The Internet critic, known in court documents as John Doe No. 1, posted two messages on the Smyrna/Clayton Issues Blog (web log) in September 2004. The messages stated that Patrick Cahill, a member of the Smyrna Town Council, had diminished leadership skills, energy and enthusiasm, and referred to Cahill’s “character flaws,” “mental deterioration,” and “failed leadership.” John Doe No. 1, known as “Proud Citizen” on the blog, also stated, “Gahill [sic] is…paranoid.”
On November 2, Cahill and his wife sued John Doe No. 1 and three other anonymous critics, claiming that John Doe No. 1 had accused Cahill of suffering from “mental defects and diseases,” and that the misspelling of his name implied he was “engaging in extramarital, homosexual affairs.” Without notice to the critics, the Cahills sought to identify the critics through a subpoena to the Internet access provider, which notified the four critics of the subpoena.
John Doe No. 1 attempted to nullify the subpoena, arguing the disclosure would violate his First Amendment right to criticize a public official anonymously, but the trial court denied the motion. John Doe No. 1 appealed.
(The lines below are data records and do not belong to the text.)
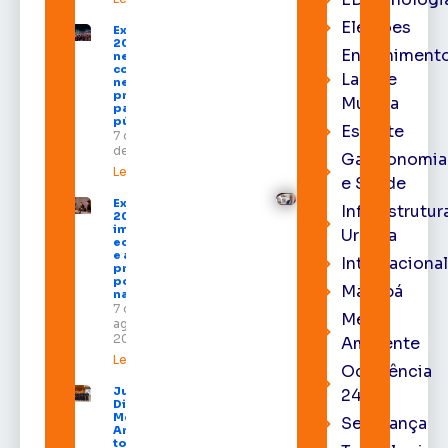
Eleições
Expofeira
2026 começa
Entrenimento
neste sábado
com shows,
Lazer e
negócios e
programação
Música
para todos os
públicos
Esporte
7 de agosto
de 2026
Gastronomia
Leia mais »
e Saúde
Expofeira
Infraestrutur
2026
impulsiona
Urbana
economia
e aumenta
Internacional
procura
por hotéis
Macapá
na capital
7 de
Meio
agosto de
2026
Ambiente
Leia mais »
Ocorrência
Juiz
24h
Diego
Moura de
Segurança
Araújo
toma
Public Citizen, which has been a strong defender of First Amendment rights on the Internet, urged the court to allow John Doe No. 1 to remain anonymous. Blogs provide individuals such as Cahill the opportunity to immediately respond to postings they believe are false or misleading at no cost, argued Paul Alan Levy, a Public Citizen attorney. Further, courts have ruled that subpoenas seeking the names of anonymous speakers can chill free speech, and those courts have upheld the right to communicate anonymously over the Internet.
“The blog postings at issue here contained standard criticism of a public official’s job performance – not defamatory statements – and it was well within John Doe No. 1’s right to make the comments,” Levy said. “We urge the court to rule that this Internet critic has a First Amendment right to speak anonymously on the Internet.”
Norman Monhait of Wilmington, Delaware, and Lawrence Hamermesh of Wilmington, Delaware, served as local counsel.